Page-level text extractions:

+-------+

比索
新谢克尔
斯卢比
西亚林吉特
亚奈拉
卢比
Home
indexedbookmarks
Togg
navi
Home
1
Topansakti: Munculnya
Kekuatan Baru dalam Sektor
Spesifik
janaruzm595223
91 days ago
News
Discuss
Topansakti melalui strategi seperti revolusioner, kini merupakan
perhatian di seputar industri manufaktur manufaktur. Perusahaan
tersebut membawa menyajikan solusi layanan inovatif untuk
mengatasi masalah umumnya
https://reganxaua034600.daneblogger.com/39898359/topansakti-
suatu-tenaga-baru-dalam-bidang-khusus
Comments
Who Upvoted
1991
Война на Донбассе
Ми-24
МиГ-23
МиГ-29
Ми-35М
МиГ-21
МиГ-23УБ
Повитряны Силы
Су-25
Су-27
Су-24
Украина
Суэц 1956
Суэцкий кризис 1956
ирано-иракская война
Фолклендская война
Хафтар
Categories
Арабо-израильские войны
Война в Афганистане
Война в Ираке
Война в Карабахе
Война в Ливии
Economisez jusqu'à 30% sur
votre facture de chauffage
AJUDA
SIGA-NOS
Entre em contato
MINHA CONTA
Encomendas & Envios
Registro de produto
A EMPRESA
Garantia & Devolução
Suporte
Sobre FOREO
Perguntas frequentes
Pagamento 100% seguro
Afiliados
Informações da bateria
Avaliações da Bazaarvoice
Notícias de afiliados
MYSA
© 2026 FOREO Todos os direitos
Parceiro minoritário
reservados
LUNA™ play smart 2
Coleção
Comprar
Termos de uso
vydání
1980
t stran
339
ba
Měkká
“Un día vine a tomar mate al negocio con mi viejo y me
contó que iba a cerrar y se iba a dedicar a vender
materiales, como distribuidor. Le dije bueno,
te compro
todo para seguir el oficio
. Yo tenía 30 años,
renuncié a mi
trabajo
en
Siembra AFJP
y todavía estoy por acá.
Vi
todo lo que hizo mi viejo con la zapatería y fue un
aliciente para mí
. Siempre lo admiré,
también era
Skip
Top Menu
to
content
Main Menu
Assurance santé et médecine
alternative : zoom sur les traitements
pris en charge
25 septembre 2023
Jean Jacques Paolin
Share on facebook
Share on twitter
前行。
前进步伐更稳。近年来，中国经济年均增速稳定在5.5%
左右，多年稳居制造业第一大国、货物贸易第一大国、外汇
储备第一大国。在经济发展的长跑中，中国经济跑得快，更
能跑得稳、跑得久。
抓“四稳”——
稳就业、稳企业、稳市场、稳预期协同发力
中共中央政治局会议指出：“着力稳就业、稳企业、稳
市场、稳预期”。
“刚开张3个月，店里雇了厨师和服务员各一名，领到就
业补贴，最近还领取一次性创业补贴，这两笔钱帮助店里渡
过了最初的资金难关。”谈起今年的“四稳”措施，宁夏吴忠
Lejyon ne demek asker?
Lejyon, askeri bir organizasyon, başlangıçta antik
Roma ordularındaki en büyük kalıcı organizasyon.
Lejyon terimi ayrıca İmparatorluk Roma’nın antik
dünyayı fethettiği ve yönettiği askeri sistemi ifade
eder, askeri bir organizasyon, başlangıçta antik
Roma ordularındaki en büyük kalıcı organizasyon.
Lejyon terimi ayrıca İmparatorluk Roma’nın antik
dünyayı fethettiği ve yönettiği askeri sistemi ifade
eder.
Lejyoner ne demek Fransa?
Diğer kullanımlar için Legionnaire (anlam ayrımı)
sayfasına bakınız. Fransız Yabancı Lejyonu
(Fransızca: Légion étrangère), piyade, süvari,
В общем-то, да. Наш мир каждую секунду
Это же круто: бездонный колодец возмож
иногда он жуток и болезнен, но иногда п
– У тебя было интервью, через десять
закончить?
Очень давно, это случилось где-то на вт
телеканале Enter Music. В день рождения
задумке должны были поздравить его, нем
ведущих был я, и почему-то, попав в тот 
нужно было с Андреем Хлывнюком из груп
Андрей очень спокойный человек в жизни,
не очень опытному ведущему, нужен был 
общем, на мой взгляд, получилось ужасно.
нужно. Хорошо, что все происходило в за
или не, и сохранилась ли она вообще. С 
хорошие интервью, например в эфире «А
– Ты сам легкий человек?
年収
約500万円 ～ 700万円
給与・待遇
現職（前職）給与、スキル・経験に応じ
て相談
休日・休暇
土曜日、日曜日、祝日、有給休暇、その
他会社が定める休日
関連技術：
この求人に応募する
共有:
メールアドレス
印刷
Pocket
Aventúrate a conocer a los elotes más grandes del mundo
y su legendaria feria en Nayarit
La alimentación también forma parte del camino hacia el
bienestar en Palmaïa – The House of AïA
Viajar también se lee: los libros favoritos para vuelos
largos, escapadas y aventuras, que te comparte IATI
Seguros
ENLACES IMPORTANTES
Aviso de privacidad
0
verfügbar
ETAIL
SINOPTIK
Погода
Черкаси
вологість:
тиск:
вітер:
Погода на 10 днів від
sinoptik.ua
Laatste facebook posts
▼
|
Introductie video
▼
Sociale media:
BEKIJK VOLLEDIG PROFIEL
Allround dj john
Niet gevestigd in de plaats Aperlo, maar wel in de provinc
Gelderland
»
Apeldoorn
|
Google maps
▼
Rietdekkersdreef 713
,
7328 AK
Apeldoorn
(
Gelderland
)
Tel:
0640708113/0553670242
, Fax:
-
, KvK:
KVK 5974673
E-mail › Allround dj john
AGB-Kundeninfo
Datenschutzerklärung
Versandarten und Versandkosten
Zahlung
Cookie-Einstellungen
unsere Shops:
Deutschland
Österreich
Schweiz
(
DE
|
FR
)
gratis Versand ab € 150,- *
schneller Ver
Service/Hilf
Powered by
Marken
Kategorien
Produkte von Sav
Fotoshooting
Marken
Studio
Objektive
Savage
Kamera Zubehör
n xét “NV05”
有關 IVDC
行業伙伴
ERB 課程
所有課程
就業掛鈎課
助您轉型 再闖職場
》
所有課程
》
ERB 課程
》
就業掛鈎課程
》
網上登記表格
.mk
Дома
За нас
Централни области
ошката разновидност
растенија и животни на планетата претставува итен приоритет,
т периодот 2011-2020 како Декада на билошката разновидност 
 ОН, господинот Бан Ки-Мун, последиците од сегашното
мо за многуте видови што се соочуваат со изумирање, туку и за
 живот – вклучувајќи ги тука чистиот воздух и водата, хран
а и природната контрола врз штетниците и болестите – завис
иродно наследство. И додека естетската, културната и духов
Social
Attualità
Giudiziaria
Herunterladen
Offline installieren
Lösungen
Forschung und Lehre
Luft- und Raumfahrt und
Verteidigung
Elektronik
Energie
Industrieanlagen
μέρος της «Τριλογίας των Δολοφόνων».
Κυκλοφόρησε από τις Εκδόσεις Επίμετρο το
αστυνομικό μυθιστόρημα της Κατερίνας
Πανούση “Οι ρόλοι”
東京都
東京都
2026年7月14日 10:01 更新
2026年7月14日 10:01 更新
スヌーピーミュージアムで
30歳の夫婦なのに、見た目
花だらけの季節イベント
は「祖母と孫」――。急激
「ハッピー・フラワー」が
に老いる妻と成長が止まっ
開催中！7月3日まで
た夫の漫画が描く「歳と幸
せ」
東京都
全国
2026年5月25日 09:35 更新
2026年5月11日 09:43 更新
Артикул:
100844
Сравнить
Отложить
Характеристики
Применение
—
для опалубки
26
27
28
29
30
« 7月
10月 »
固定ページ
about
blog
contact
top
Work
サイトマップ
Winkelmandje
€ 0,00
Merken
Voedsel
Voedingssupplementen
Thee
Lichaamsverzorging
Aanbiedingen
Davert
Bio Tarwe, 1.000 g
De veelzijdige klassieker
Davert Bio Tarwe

+-------+

What the task asks
Nothing may be left out. Retype all the entries exactly.

Your solution
比索
新谢克尔
斯卢比
西亚林吉特
亚奈拉
卢比
Home
indexedbookmarks
Togg
navi
Home
1
Topansakti: Munculnya
Kekuatan Baru dalam Sektor
Spesifik
janaruzm595223
91 days ago
News
Discuss
Topansakti melalui strategi seperti revolusioner, kini merupakan
perhatian di seputar industri manufaktur manufaktur. Perusahaan
tersebut membawa menyajikan solusi layanan inovatif untuk
mengatasi masalah umumnya
https://reganxaua034600.daneblogger.com/39898359/topansakti-
suatu-tenaga-baru-dalam-bidang-khusus
Comments
Who Upvoted
1991
Война на Донбассе
Ми-24
МиГ-23
МиГ-29
Ми-35М
МиГ-21
МиГ-23УБ
Повитряны Силы
Су-25
Су-27
Су-24
Украина
Суэц 1956
Суэцкий кризис 1956
ирано-иракская война
Фолклендская война
Хафтар
Categories
Арабо-израильские войны
Война в Афганистане
Война в Ираке
Война в Карабахе
Война в Ливии
Economisez jusqu'à 30% sur
votre facture de chauffage
AJUDA
SIGA-NOS
Entre em contato
MINHA CONTA
Encomendas & Envios
Registro de produto
A EMPRESA
Garantia & Devolução
Suporte
Sobre FOREO
Perguntas frequentes
Pagamento 100% seguro
Afiliados
Informações da bateria
Avaliações da Bazaarvoice
Notícias de afiliados
MYSA
© 2026 FOREO Todos os direitos
Parceiro minoritário
reservados
LUNA™ play smart 2
Coleção
Comprar
Termos de uso
vydání
1980
t stran
339
ba
Měkká
“Un día vine a tomar mate al negocio con mi viejo y me
contó que iba a cerrar y se iba a dedicar a vender
materiales, como distribuidor. Le dije bueno,
te compro
todo para seguir el oficio
. Yo tenía 30 años,
renuncié a mi
trabajo
en
Siembra AFJP
y todavía estoy por acá.
Vi
todo lo que hizo mi viejo con la zapatería y fue un
aliciente para mí
. Siempre lo admiré,
también era
Skip
Top Menu
to
content
Main Menu
Assurance santé et médecine
alternative : zoom sur les traitements
pris en charge
25 septembre 2023
Jean Jacques Paolin
Share on facebook
Share on twitter
前行。
前进步伐更稳。近年来，中国经济年均增速稳定在5.5%
左右，多年稳居制造业第一大国、货物贸易第一大国、外汇
储备第一大国。在经济发展的长跑中，中国经济跑得快，更
能跑得稳、跑得久。
抓“四稳”——
稳就业、稳企业、稳市场、稳预期协同发力
中共中央政治局会议指出：“着力稳就业、稳企业、稳
市场、稳预期”。
“刚开张3个月，店里雇了厨师和服务员各一名，领到就
业补贴，最近还领取一次性创业补贴，这两笔钱帮助店里渡
过了最初的资金难关。”谈起今年的“四稳”措施，宁夏吴忠
Lejyon ne demek asker?
Lejyon, askeri bir organizasyon, başlangıçta antik
Roma ordularındaki en büyük kalıcı organizasyon.
Lejyon terimi ayrıca İmparatorluk Roma’nın antik
dünyayı fethettiği ve yönettiği askeri sistemi ifade
eder, askeri bir organizasyon, başlangıçta antik
Roma ordularındaki en büyük kalıcı organizasyon.
Lejyon terimi ayrıca İmparatorluk Roma’nın antik
dünyayı fethettiği ve yönettiği askeri sistemi ifade
eder.
Lejyoner ne demek Fransa?
Diğer kullanımlar için Legionnaire (anlam ayrımı)
sayfasına bakınız. Fransız Yabancı Lejyonu
(Fransızca: Légion étrangère), piyade, süvari,
В общем-то, да. Наш мир каждую секунду
Это же круто: бездонный колодец возмож
иногда он жуток и болезнен, но иногда п
– У тебя было интервью, через десять
закончить?
Очень давно, это случилось где-то на вт
телеканале Enter Music. В день рождения
задумке должны были поздравить его, нем
ведущих был я, и почему-то, попав в тот 
нужно было с Андреем Хлывнюком из груп
Андрей очень спокойный человек в жизни,
не очень опытному ведущему, нужен был 
общем, на мой взгляд, получилось ужасно.
нужно. Хорошо, что все происходило в за
или не, и сохранилась ли она вообще. С 
хорошие интервью, например в эфире «А
– Ты сам легкий человек?
年収
約500万円 ～ 700万円
給与・待遇
現職（前職）給与、スキル・経験に応じ
て相談
休日・休暇
土曜日、日曜日、祝日、有給休暇、その
他会社が定める休日
関連技術：
この求人に応募する
共有:
メールアドレス
印刷
Pocket
Aventúrate a conocer a los elotes más grandes del mundo
y su legendaria feria en Nayarit
La alimentación también forma parte del camino hacia el
bienestar en Palmaïa – The House of AïA
Viajar también se lee: los libros favoritos para vuelos
largos, escapadas y aventuras, que te comparte IATI
Seguros
ENLACES IMPORTANTES
Aviso de privacidad
0
verfügbar
ETAIL
SINOPTIK
Погода
Черкаси
вологість:
тиск:
вітер:
Погода на 10 днів від
sinoptik.ua
Laatste facebook posts
▼
|
Introductie video
▼
Sociale media:
BEKIJK VOLLEDIG PROFIEL
Allround dj john
Niet gevestigd in de plaats Aperlo, maar wel in de provinc
Gelderland
»
Apeldoorn
|
Google maps
▼
Rietdekkersdreef 713
,
7328 AK
Apeldoorn
(
Gelderland
)
Tel:
0640708113/0553670242
, Fax:
-
, KvK:
KVK 5974673
E-mail › Allround dj john
AGB-Kundeninfo
Datenschutzerklärung
Versandarten und Versandkosten
Zahlung
Cookie-Einstellungen
unsere Shops:
Deutschland
Österreich
Schweiz
(
DE
|
FR
)
gratis Versand ab € 150,- *
schneller Ver
Service/Hilf
Powered by
Marken
Kategorien
Produkte von Sav
Fotoshooting
Marken
Studio
Objektive
Savage
Kamera Zubehör
n xét “NV05”
有關 IVDC
行業伙伴
ERB 課程
所有課程
就業掛鈎課
助您轉型 再闖職場
》
所有課程
》
ERB 課程
》
就業掛鈎課程
》
網上登記表格
.mk
Дома
За нас
Централни области
ошката разновидност
растенија и животни на планетата претставува итен приоритет,
т периодот 2011-2020 како Декада на билошката разновидност 
 ОН, господинот Бан Ки-Мун, последиците од сегашното
мо за многуте видови што се соочуваат со изумирање, туку и за
 живот – вклучувајќи ги тука чистиот воздух и водата, хран
а и природната контрола врз штетниците и болестите – завис
иродно наследство. И додека естетската, културната и духов
Social
Attualità
Giudiziaria
Herunterladen
Offline installieren
Lösungen
Forschung und Lehre
Luft- und Raumfahrt und
Verteidigung
Elektronik
Energie
Industrieanlagen
μέρος της «Τριλογίας των Δολοφόνων».
Κυκλοφόρησε από τις Εκδόσεις Επίμετρο το
αστυνομικό μυθιστόρημα της Κατερίνας
Πανούση “Οι ρόλοι”
東京都
東京都
2026年7月14日 10:01 更新
2026年7月14日 10:01 更新
スヌーピーミュージアムで
30歳の夫婦なのに、見た目
花だらけの季節イベント
は「祖母と孫」――。急激
「ハッピー・フラワー」が
に老いる妻と成長が止まっ
開催中！7月3日まで
た夫の漫画が描く「歳と幸
せ」
東京都
全国
2026年5月25日 09:35 更新
2026年5月11日 09:43 更新
Артикул:
100844
Сравнить
Отложить
Характеристики
Применение
—
для опалубки
26
27
28
29
30
« 7月
10月 »
固定ページ
about
blog
contact
top
Work
サイトマップ
Winkelmandje
€ 0,00
Merken
Voedsel
Voedingssupplementen
Thee
Lichaamsverzorging
Aanbiedingen
Davert
Bio Tarwe, 1.000 g
De veelzijdige klassieker
Davert Bio Tarwe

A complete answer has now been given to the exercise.